Grossi investitori a parte, tutto il confronto si è tenuto all’ombra dell’Art bonus, il dispositivo messo in atto nel 2014 dal MiBACT che premia i mecenati nelle attività culturali con un beneficio fiscale. Il sistema, come tutti i buoni e i voucher distintivi del governo Renzi, ha più il senso di un supporto e di una vicinanza morale che quello di una soluzione economica: «il valore dell’Art bonus è più pedagogico che fiscale – ha detto Dario Franceschini – poiché chi dona si sente partecipe di qualcosa per la comunità e in più dà l’esempio. Dei due miliardi che in tre anni abbiamo ottenuto, solo una minima parte proviene dal bonus». L'Art Bonus ha funzionato («Superata la fase sperimentale - ha detto il ministo - siamo a oltre 100 milioni e 3 mila donatori») ma fino ad adesso il 75% dei donatori sono soggetti individuali, non aziende. Questo il presidente di Astaldi lo spiega dicendo che «le donazioni si fanno sull’onda delle passioni, cosa che può fare il singolo, ma che le aziende non possono permettersi, dovendo investire con raziocinio». Franceschini ha continuato sul tema: «Per il momento l’Art bonus è a tutela, ma si pensa anche alla produzione, per esempio estendendo il vantaggio fiscale a chi vuol far crescere i giovani artisti». Più volte, da più parti, si è affacciato l’invito a puntare sui giovani e sulla formazione, peccato mancasse – per questo - l’interlocutore principale: il MIUR.
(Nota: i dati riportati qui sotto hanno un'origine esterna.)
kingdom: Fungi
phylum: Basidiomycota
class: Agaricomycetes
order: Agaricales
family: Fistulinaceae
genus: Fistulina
Dati confortanti arrivano però dalla richiesta di cultura. Se secondo Franceschini il Paese è ancora diviso tra "l'orgoglio per il patrimonio" e l'abitudine "a leggere, vedere film, comprare musica meno degli altri", la bilancia segna nuovi equilibri. "I numeri dei musei, ad esempio - dice - sono enormemente in crescita: +5 milioni di visitatori in due anni. Quest'anno prevediamo di chiudere a 45 milioni, per i musei statali ovviamente, partendo da 38 milioni". Dopo la riforma del sistema museale Franceschini punta ai servizi "perché chi va almuseo vuole anche una caffetteria, una libreria, insomma vuole trascorrere la giornata". La cultura come volano per il turismo. "Milano - cita Franceschini - per alcuni tipi di viaggi oggi è la prima meta in Italia, dimostrando che anche una città a così forte vocazione industriale può crescere. È accaduto anche a Torino. E sono convinto che anche Napoli, se deciderà di investire in cultura, può aspirare a diventare in tempi brevi una delle capitali del turismo mondiale".